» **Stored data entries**
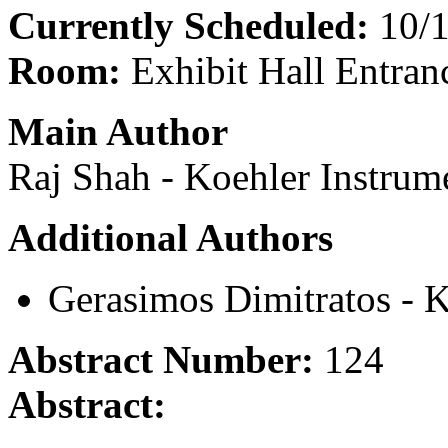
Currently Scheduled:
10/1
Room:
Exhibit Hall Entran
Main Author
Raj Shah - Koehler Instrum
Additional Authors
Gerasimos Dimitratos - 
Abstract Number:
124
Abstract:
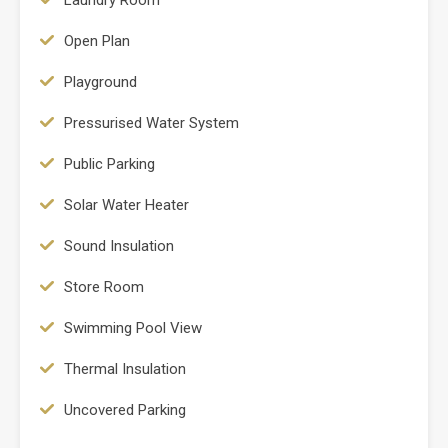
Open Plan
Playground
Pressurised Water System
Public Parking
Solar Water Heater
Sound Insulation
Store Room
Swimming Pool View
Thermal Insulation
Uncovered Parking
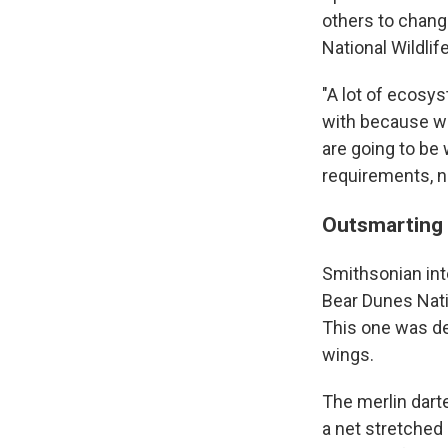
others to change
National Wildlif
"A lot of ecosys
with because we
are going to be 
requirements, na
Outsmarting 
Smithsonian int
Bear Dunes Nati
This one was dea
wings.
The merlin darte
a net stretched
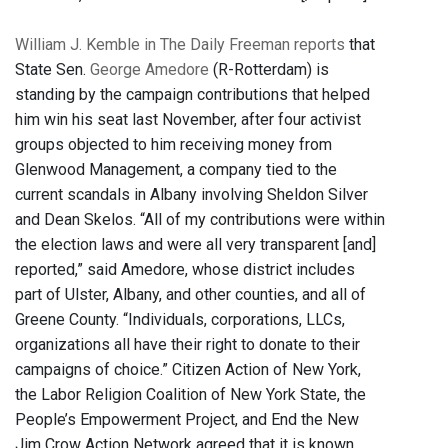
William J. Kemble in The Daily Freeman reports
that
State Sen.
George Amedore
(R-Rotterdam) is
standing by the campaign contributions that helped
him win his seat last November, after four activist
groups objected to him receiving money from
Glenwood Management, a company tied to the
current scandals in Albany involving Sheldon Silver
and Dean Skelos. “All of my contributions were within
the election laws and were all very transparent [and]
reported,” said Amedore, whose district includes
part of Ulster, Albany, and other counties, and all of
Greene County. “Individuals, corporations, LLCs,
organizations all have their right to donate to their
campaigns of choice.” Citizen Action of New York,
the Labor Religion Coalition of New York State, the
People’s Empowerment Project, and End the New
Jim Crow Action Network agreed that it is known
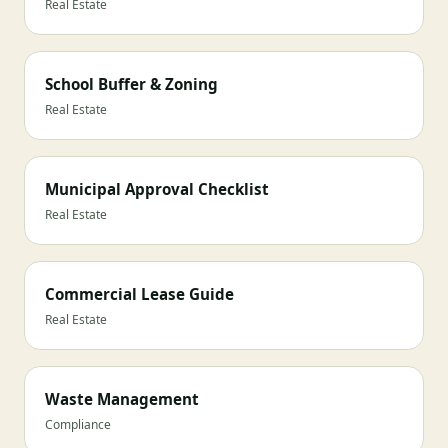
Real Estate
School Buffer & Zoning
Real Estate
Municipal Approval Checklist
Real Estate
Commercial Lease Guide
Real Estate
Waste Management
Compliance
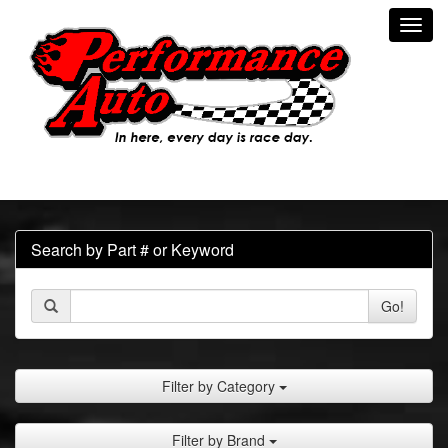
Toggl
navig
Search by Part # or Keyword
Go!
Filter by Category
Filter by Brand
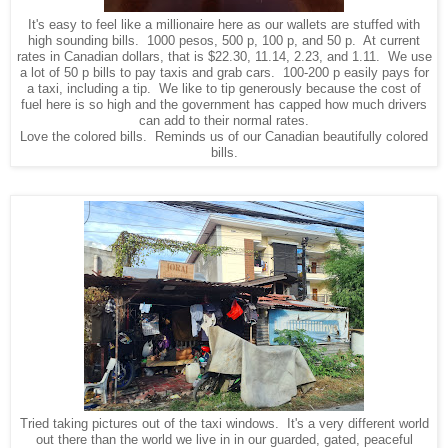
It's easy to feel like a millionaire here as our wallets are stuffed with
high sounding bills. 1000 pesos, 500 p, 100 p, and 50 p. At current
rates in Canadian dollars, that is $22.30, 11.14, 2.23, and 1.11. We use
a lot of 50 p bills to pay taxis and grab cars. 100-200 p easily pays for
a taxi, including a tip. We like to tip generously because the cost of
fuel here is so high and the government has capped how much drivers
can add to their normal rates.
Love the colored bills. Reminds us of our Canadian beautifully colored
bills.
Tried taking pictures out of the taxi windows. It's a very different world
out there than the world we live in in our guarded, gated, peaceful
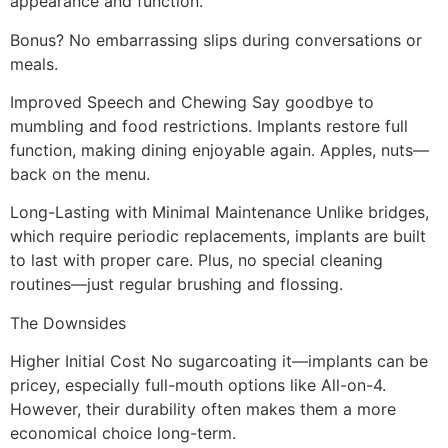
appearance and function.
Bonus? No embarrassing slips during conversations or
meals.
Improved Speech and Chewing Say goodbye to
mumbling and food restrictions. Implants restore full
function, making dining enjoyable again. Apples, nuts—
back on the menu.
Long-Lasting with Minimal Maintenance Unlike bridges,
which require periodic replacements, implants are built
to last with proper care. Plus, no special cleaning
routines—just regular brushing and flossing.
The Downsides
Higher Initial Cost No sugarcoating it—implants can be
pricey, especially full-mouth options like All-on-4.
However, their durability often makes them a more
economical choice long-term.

» **WHAT TO WORK ON**
Output the data above exactly, beginning at its first line and ending with the line that holds "fuel here is". Leave out the pictures and add nothing.

» **ANSWER BOX**
Currently Scheduled:
10/1
Room:
Exhibit Hall Entran
Main Author
Raj Shah - Koehler Instrum
Additional Authors
Gerasimos Dimitratos - 
Abstract Number:
124
Abstract:
Open Plan
Playground
Pressurised Water System
Public Parking
Solar Water Heater
Sound Insulation
Store Room
Swimming Pool View
Thermal Insulation
Uncovered Parking
others to change
National Wildlif
"A lot of ecosys
with because we
are going to be 
requirements, na
Outsmarting 
Smithsonian int
Bear Dunes Nati
This one was dea
wings.
The merlin darte
a net stretched
William J. Kemble in The Daily Freeman reports
that
State Sen.
George Amedore
(R-Rotterdam) is
standing by the campaign contributions that helped
him win his seat last November, after four activist
groups objected to him receiving money from
Glenwood Management, a company tied to the
current scandals in Albany involving Sheldon Silver
and Dean Skelos. “All of my contributions were within
the election laws and were all very transparent [and]
reported,” said Amedore, whose district includes
part of Ulster, Albany, and other counties, and all of
Greene County. “Individuals, corporations, LLCs,
organizations all have their right to donate to their
campaigns of choice.” Citizen Action of New York,
the Labor Religion Coalition of New York State, the
People’s Empowerment Project, and End the New
Jim Crow Action Network agreed that it is known
Real Estate
School Buffer & Zoning
Real Estate
Municipal Approval Checklist
Real Estate
Commercial Lease Guide
Real Estate
Waste Management
Compliance
Toggl
navig
Search by Part # or Keyword
Go!
Filter by Category
Filter by Brand
It's easy to feel like a millionaire here as our wallets are stuffed with
high sounding bills. 1000 pesos, 500 p, 100 p, and 50 p. At current
rates in Canadian dollars, that is $22.30, 11.14, 2.23, and 1.11. We use
a lot of 50 p bills to pay taxis and grab cars. 100-200 p easily pays for
a taxi, including a tip. We like to tip generously because the cost of
fuel here is so high and the government has capped how much drivers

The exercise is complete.